This exercise calls for the data below to be retyped exactly, minus any images.

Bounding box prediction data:

◇ ◇ ◇ ◇

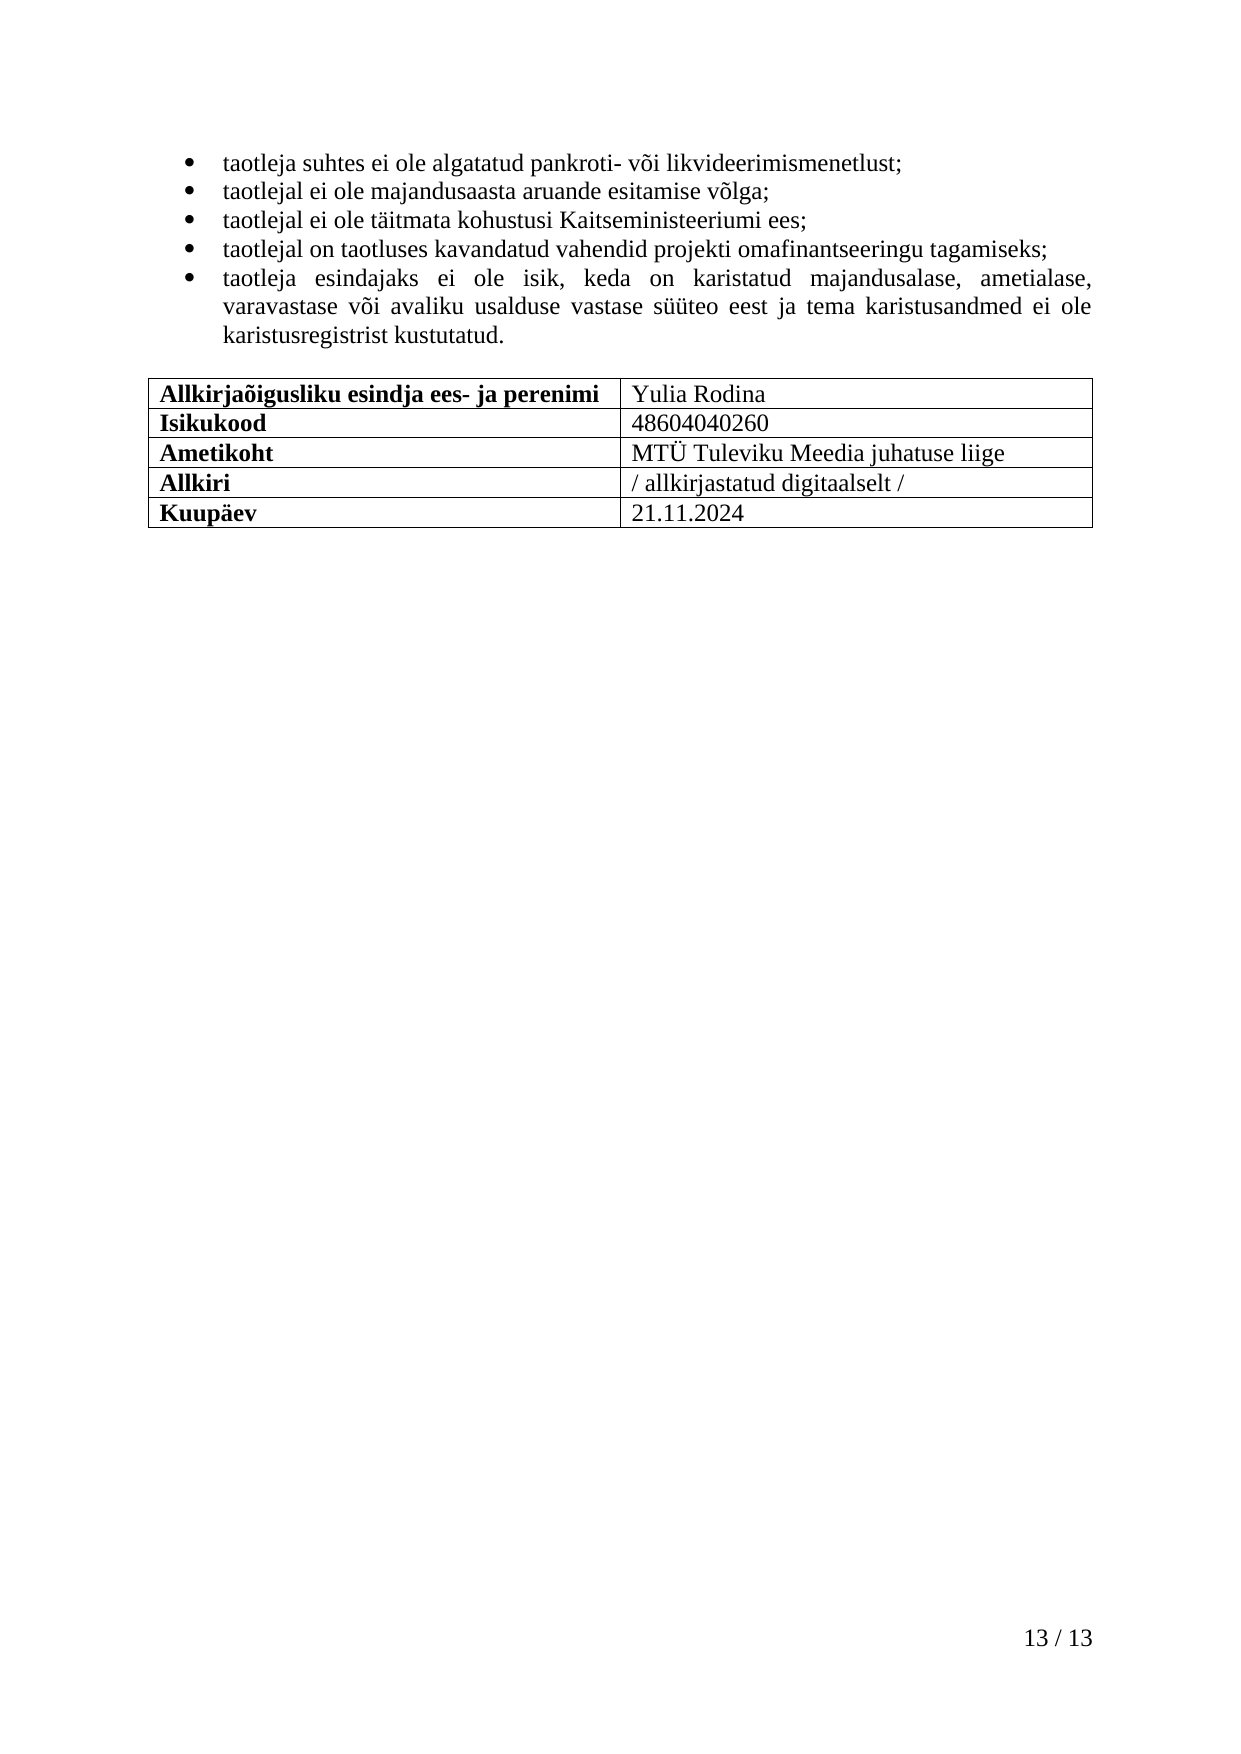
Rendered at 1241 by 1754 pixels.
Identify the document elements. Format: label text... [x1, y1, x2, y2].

table_cell 48604040260 [621, 409, 1092, 437]
list taotlejal ei ole majandusaasta aruande esitamise võlga; [185, 176, 1093, 205]
list taotlejal on taotluses kavandatud vahendid projekti omafinantseeringu tagamiseks; [185, 234, 1093, 263]
table_cell Kuupäev [149, 498, 620, 527]
table_cell 21.11.2024 [621, 498, 1092, 527]
list taotlejal ei ole täitmata kohustusi Kaitseministeeriumi ees; [185, 205, 1093, 234]
table_cell / allkirjastatud digitaalselt / [621, 468, 1092, 497]
table_header Yulia Rodina [621, 379, 1092, 407]
table_cell Isikukood [149, 409, 620, 437]
table_cell MTÜ Tuleviku Meedia juhatuse liige [621, 438, 1092, 467]
list taotleja esindajaks ei ole isik, keda on karistatud majandusalase, ametialase, varavastase või avaliku usalduse vastase süüteo eest ja tema karistusandmed ei ole karistusregistrist kustutatud. [185, 263, 1093, 349]
list taotleja suhtes ei ole algatatud pankroti- või likvideerimismenetlust; [185, 148, 1093, 176]
table_cell Allkiri [149, 468, 620, 497]
table_header Allkirjaõigusliku esindja ees- ja perenimi [149, 379, 620, 407]
table_cell Ametikoht [149, 438, 620, 467]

◇ ◇ ◇ ◇

**Solution for this task:**
Rendered at 1241 by 1754 pixels.
Identify the document elements. Format: label text... [x1, y1, x2, y2].

table_cell 48604040260 [621, 409, 1092, 437]
list taotlejal ei ole majandusaasta aruande esitamise võlga; [185, 176, 1093, 205]
list taotlejal on taotluses kavandatud vahendid projekti omafinantseeringu tagamiseks; [185, 234, 1093, 263]
table_cell Kuupäev [149, 498, 620, 527]
table_cell 21.11.2024 [621, 498, 1092, 527]
list taotlejal ei ole täitmata kohustusi Kaitseministeeriumi ees; [185, 205, 1093, 234]
table_cell / allkirjastatud digitaalselt / [621, 468, 1092, 497]
table_header Yulia Rodina [621, 379, 1092, 407]
table_cell Isikukood [149, 409, 620, 437]
table_cell MTÜ Tuleviku Meedia juhatuse liige [621, 438, 1092, 467]
list taotleja esindajaks ei ole isik, keda on karistatud majandusalase, ametialase, varavastase või avaliku usalduse vastase süüteo eest ja tema karistusandmed ei ole karistusregistrist kustutatud. [185, 263, 1093, 349]
list taotleja suhtes ei ole algatatud pankroti- või likvideerimismenetlust; [185, 148, 1093, 176]
table_cell Allkiri [149, 468, 620, 497]
table_header Allkirjaõigusliku esindja ees- ja perenimi [149, 379, 620, 407]
table_cell Ametikoht [149, 438, 620, 467]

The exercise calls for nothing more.